### Task details
Write again exactly the lines in the listing below, starting at the line with "программного обеспечения)" and ending at the line with "DUŻY KONTRAST", both included. Pictures are not copied.

### Data extract
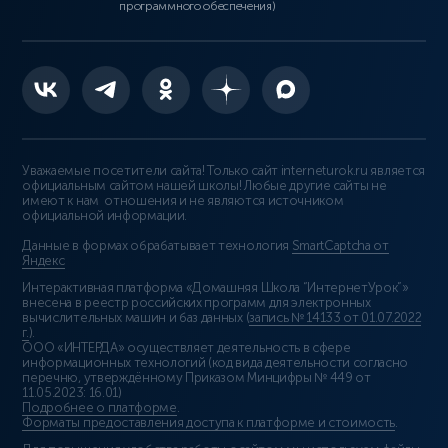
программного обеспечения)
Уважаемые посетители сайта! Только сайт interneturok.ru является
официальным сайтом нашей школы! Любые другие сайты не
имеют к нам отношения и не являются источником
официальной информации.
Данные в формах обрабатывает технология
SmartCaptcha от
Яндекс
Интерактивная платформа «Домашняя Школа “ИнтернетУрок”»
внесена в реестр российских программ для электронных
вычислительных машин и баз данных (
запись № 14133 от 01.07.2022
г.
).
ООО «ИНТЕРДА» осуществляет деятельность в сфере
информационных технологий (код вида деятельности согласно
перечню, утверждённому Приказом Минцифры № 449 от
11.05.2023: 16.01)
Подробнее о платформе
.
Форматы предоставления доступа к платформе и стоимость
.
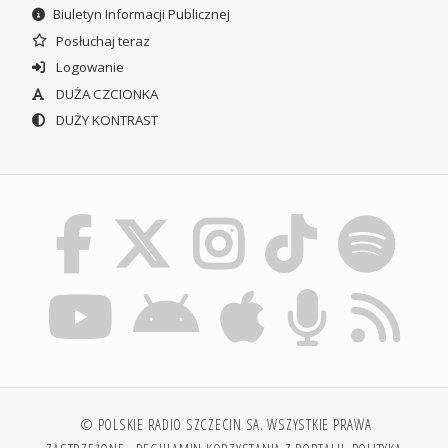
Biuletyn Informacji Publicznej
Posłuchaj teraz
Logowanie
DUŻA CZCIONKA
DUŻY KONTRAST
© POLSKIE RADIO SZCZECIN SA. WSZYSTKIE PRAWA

...

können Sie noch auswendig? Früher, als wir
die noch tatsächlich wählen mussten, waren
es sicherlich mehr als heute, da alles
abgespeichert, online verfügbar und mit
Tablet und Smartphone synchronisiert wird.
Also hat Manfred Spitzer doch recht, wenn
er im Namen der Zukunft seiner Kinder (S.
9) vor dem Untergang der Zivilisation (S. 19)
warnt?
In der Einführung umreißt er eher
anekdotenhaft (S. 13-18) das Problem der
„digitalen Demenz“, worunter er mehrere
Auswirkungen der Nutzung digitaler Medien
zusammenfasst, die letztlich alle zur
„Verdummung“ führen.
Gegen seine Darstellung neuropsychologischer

### Output
программного обеспечения)
Уважаемые посетители сайта! Только сайт interneturok.ru является
официальным сайтом нашей школы! Любые другие сайты не
имеют к нам отношения и не являются источником
официальной информации.
Данные в формах обрабатывает технология
SmartCaptcha от
Яндекс
Интерактивная платформа «Домашняя Школа “ИнтернетУрок”»
внесена в реестр российских программ для электронных
вычислительных машин и баз данных (
запись № 14133 от 01.07.2022
г.
).
ООО «ИНТЕРДА» осуществляет деятельность в сфере
информационных технологий (код вида деятельности согласно
перечню, утверждённому Приказом Минцифры № 449 от
11.05.2023: 16.01)
Подробнее о платформе
.
Форматы предоставления доступа к платформе и стоимость
.
Biuletyn Informacji Publicznej
Posłuchaj teraz
Logowanie
DUŻA CZCIONKA
DUŻY KONTRAST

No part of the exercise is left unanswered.